Use workflows to manage your projects

Behind any well-executed project is a well-structured workflow. In this section, we'll take you through how to add your team to V7, and how to structure each stage of your annotation flow. Finally, we'll take a look at how you and your team can collaborate to complete all of your annotation tasks.


Workflows Overview

Here is an example of a basic workflow. This is the default workflow for all new datasets created in V7; however, you can duplicate an existing, more complex workflow when setting up a new dataset.


In this default workflow template, every file goes through four different statuses (stages):

  1. Dataset. Freshly imported data
  2. Annotate. Data is annotated by the annotators
  3. Review. Annotations are adjusted, accepted, or rejected
  4. Complete. Annotated files are ready for export or training

In this case, the flow goes from left to right. But it is not really about the position of different stages but the underlying flow determined by the direction of the joints. It is the way the arrows are pointing that matters and not things being up, down, left, or right.

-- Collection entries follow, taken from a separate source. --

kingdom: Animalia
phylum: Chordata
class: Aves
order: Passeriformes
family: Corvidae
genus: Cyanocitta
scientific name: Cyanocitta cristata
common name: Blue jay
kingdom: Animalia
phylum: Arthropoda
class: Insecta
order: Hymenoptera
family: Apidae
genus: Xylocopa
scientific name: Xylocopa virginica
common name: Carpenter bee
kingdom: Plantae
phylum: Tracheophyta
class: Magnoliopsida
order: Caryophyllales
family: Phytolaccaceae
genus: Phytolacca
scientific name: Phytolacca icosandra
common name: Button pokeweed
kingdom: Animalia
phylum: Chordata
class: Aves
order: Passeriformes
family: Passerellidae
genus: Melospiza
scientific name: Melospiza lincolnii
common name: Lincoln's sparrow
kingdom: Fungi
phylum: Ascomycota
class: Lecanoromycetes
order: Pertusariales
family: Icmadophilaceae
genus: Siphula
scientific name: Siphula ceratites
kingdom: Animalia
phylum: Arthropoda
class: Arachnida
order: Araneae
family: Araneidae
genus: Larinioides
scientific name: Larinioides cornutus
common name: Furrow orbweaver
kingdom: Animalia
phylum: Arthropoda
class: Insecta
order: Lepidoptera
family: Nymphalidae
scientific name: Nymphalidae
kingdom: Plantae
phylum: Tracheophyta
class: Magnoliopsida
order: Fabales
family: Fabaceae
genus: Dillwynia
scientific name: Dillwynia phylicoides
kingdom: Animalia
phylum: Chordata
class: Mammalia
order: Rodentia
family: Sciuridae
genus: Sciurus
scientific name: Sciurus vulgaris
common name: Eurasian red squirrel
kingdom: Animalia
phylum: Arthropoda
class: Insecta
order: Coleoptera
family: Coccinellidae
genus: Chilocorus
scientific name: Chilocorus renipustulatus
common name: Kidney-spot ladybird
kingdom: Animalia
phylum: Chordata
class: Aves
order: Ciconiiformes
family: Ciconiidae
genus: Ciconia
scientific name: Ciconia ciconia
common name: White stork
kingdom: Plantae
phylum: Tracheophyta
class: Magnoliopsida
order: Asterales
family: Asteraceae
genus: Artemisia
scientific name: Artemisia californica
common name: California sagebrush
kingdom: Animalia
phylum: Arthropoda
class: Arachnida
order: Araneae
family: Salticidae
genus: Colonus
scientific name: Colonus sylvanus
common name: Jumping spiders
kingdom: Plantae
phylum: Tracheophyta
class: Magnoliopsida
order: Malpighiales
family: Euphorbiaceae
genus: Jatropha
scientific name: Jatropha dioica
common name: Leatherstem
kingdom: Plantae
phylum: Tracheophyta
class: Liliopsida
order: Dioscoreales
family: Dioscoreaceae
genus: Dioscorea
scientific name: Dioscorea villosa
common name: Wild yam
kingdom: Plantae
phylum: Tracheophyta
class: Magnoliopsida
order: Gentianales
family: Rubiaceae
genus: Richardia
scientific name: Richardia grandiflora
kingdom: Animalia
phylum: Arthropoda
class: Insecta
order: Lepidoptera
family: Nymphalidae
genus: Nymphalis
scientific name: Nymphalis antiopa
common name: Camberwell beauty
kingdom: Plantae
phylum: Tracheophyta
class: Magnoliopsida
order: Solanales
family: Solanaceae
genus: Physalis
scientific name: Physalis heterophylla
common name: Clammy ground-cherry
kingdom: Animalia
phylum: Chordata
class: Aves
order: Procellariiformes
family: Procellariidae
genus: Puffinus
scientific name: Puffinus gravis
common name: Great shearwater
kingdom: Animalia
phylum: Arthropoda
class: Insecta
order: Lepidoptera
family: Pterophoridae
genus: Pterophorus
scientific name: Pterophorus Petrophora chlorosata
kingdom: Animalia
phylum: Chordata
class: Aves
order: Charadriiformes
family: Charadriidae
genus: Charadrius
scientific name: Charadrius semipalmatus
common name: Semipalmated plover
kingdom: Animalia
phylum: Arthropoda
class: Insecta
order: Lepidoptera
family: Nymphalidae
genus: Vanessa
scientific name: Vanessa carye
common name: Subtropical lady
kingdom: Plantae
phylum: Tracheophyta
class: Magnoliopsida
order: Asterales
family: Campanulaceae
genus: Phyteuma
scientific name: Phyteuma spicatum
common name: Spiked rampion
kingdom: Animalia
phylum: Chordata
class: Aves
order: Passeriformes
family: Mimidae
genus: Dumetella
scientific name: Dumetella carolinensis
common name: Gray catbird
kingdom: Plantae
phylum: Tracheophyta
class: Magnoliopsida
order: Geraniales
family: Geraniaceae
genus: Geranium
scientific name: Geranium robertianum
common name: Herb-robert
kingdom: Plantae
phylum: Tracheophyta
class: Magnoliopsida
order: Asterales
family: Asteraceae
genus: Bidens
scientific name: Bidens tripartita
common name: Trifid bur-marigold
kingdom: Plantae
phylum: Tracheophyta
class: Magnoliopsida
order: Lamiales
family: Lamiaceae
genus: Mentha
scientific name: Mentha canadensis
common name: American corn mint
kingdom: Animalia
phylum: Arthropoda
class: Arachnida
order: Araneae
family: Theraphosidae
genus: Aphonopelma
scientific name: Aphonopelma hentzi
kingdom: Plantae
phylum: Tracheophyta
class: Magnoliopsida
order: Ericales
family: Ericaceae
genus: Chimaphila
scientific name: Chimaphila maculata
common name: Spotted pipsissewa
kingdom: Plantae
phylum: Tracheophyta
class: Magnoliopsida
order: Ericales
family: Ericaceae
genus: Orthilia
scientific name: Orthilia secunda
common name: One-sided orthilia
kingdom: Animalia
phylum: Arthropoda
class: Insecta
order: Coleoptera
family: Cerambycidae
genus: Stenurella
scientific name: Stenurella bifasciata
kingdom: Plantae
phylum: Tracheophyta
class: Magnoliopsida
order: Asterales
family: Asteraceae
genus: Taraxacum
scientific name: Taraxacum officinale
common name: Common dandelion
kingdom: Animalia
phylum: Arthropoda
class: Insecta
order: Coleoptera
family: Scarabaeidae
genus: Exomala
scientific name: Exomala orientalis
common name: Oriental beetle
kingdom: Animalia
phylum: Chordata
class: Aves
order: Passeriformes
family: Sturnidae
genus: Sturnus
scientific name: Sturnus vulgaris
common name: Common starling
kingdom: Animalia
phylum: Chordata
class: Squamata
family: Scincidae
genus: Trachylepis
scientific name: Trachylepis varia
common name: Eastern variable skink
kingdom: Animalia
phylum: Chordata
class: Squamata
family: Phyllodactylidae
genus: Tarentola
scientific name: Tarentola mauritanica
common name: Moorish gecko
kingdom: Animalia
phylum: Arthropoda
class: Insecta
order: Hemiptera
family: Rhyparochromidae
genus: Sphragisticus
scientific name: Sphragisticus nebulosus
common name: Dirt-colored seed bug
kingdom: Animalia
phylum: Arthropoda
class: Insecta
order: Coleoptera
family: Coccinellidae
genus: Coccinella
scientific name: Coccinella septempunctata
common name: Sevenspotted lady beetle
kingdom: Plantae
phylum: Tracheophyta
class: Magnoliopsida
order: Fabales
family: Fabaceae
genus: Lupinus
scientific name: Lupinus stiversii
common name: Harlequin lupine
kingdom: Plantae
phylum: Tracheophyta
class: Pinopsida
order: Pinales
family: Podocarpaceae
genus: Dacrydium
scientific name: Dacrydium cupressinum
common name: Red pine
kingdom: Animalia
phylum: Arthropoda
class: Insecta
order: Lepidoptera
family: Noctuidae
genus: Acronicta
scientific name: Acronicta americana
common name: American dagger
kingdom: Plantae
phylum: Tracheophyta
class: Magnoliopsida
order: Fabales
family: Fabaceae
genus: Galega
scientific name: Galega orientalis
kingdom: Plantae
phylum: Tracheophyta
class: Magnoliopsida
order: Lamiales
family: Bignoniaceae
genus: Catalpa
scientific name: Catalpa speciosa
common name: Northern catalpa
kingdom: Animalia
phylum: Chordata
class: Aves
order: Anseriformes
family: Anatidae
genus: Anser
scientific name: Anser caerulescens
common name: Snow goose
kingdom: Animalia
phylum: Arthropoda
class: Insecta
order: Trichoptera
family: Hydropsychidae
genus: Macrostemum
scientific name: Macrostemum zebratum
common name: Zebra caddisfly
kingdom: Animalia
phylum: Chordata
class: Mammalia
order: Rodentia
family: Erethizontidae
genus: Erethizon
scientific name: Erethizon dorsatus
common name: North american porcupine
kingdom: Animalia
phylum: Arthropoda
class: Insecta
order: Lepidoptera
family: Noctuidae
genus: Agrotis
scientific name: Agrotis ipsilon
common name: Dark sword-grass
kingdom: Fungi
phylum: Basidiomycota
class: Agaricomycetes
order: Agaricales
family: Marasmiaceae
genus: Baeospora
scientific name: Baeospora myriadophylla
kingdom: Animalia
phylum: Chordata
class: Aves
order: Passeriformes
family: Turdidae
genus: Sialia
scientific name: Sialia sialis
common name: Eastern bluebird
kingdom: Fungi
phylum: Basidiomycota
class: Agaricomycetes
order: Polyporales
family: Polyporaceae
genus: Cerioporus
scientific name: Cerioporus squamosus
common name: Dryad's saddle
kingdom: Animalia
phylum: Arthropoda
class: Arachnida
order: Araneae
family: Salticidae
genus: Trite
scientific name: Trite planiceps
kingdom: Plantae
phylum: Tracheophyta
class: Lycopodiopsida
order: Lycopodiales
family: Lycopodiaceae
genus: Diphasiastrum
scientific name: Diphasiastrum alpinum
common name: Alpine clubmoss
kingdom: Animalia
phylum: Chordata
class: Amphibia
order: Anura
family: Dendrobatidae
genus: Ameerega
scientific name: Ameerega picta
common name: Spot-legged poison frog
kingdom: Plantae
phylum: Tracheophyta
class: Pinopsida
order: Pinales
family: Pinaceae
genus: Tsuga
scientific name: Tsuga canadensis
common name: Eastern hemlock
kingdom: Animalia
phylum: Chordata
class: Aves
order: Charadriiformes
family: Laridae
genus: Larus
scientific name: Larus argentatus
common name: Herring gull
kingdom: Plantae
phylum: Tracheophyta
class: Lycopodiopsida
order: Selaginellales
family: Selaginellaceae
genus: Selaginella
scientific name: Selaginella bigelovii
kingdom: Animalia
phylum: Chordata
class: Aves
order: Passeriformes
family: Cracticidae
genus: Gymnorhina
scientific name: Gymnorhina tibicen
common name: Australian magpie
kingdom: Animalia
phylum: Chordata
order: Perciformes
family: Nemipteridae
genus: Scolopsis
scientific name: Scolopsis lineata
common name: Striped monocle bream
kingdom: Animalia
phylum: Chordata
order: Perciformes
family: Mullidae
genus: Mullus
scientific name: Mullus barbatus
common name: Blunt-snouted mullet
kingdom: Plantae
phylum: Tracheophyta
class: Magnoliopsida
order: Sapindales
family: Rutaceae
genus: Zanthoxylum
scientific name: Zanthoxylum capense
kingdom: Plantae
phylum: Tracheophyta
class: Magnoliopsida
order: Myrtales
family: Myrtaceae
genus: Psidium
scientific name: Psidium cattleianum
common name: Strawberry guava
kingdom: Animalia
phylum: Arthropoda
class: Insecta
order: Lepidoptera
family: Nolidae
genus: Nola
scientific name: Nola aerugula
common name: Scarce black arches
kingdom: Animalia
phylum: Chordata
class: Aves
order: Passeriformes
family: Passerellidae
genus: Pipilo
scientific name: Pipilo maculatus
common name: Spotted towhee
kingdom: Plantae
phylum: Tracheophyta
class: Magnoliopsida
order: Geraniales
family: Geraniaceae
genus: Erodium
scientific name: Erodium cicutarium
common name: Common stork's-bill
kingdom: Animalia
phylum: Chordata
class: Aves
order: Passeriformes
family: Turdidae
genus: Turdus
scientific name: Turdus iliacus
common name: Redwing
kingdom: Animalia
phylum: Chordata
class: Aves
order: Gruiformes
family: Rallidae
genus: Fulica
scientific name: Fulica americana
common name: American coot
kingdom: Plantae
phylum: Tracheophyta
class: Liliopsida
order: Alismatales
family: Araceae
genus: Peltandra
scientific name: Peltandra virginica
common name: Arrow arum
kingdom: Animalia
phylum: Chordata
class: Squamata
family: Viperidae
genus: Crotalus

If we were to recreate the basic flow template, we’d have to interconnect the stages manually. We can then explicitly see the direction of our individual connectors.


Notice that files that go through our flow can also move back to previous stages. For example, reviewers can reject an annotation. The image or video will go back to the Annotate stage.

You can simplify your workflows and make them look like this:


Or you can make them more complex, with advanced automations and custom behavior:


It looks complicated. But it follows a very logical path. We always start with the Dataset stage and finish on the Complete stage.

The advanced flow above uses a human annotator (Bruno) and an AI annotation model. Both annotate the images during the Consensus stage. If there is a 90% overlap between manual and automatic polygon masks, it goes to the Review stage. If there is no consensus or our reviewer, Elena, rejects the annotations, the X-rays need to be annotated by Kate. Every time this happens, Kate receives a webhook-based notification on Slack. The new annotations (updated by Kate) go to Elena for the final review.

Workflow stages

You can design all sorts of custom workflows that suit your unique needs. All you need to do is drag and drop the elements (Stages) of your flow and connect them.


Click on the links below to learn about how each stage works. Each workflow stage plays its own role in increasing the speed and accuracy with which your team can generate training data:

  1. Dataset
  2. Annotate
  3. Review
  4. Model
  5. Webhook
  6. Archive
  7. Consensus
  8. Logic
  9. Sample
  10. Complete


Stage names

You can rename each individual stage in your workflow. However, some customized names may get confusing after some time. If you are not sure about the function of a stage in your workflow, take a closer look at its icon. They will give you a hint. For example, if you change your AI model's stage name to something like Turbo Annotate 3000, it will still use the purple brain icon.